Before you go and replace your battery, I recommend having it inspected and tested first. As I said in a previous column, your vehicle battery is one of — if not the most — important component to get your vehicle through a rough winter. If you had your battery inspected and tested in the fall, you should have it re-tested. Even though it had enough life to get you through the winter, that doesn’t mean its power is stable enough to keep you going throughout the spring and into summer. Extended periods of below-freezing temperatures, which we’ve experienced this year, weaken and take a lot out of a battery. Take the time now to get a new inspection and test to determine if your battery requires replacement.

“Does my engine oil need to be changed after the cold winter months?” is our second question.

When we discussed oil change intervals in a previous column, I recommended that you keep your maintenance schedule on track throughout the year and I’m sticking with that recommendation. Oil changes are the most economical maintenance you can do to drastically extend the life of your vehicle’s engine. Don’t go beyond the recommended time or mileage between oil changes, but you can change your vehicle’s oil sooner or more often than recommended. As the vehicle owner, it’s your call on whether you think the mileage or time is close enough to put fresh oil in your engine.

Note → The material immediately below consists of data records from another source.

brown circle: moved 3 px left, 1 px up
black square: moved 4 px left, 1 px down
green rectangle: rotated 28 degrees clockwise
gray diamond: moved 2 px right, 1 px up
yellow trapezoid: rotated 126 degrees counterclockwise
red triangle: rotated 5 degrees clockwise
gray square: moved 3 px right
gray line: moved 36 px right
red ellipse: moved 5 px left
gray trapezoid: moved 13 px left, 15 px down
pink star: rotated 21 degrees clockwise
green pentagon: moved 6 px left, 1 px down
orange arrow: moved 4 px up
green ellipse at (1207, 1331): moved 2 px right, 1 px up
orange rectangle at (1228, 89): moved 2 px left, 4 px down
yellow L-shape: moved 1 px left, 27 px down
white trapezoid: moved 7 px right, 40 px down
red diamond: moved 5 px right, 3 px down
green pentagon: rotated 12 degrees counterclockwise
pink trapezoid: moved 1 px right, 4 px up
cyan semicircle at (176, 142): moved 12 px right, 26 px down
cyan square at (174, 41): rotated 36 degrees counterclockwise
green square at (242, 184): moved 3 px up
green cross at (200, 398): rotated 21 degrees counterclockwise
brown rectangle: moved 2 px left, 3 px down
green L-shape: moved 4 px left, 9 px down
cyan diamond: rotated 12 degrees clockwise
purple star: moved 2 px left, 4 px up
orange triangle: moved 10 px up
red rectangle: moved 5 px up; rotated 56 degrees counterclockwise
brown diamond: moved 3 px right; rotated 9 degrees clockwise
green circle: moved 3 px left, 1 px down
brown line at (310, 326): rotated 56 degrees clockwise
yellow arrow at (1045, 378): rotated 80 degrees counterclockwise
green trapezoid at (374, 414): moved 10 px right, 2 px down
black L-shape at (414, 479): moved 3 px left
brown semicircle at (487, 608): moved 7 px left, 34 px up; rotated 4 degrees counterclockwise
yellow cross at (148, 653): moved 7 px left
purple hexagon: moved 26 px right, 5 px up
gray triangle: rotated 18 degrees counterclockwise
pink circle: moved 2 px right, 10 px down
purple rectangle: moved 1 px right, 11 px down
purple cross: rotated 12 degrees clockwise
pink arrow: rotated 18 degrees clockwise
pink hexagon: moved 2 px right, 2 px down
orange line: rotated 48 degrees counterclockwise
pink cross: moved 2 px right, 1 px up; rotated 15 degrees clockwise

“Is there such a thing as summer and winter air that I should put in my tires?” is our third question.

There is no such thing as summer or winter air. It’s just compressed air.

You can, however, have your tires inflated with nitrogen, which helps eliminate oxidation and corrosion. Nitrogen pressure in a tire will bleed off or dissipate much slower than compressed air and you’ll see slightly higher fuel mileage with it. If you’re thinking about using nitrogen, it is considered a green alternative, which means it’s better for the environment. One thing to keep in mind, with compressed air, you can check and adjust your own tire pressure. If you use nitrogen, you’ll have to find a repair shop equipped with it to adjust your pressure. It will cost you to have your tires inflated with nitrogen more than you pay for compressed air.

Our final question is actually two questions, “How do I clean the buildup of salt and chemicals that accumulated under my car over the winter?” and “Can I do it myself?”

The best way to clean the underbody of your vehicle is by using a pressure washer. Most repair shops have pressure washers that are used for a variety of jobs, including cleaning customer vehicle undercarriages. These pressure washers come in many different pressures and gallons per minute. They also have several different spray tips, from wide-angle to a pencil spray, and include attachments that connect to the hose and slide under the vehicle, making it easier for technicians to get the undercarriage clean. Prices range for this service at repair shops or body shops.

Can you do it yourself? Yes, but you’ll have to purchase a pressure washer and attachments. The consumer versions come in a variety of pressures and usually two power options, gasoline or electric. The good news is, you have choices for your individual needs and situations. Keep in mind, to make any of these pressure washers work as designed, you will need a water supply. Lastly, you have to be ready to get wet!

With these steps and, of course, guidance from your automotive technician, your vehicle will be back in shape after enduring a cold and snowy northeastern Pennsylvania winter. I’m not sure about you, but I’m hoping next year Punxsutawney Phil doesn’t see his shadow and we’ll get an early spring.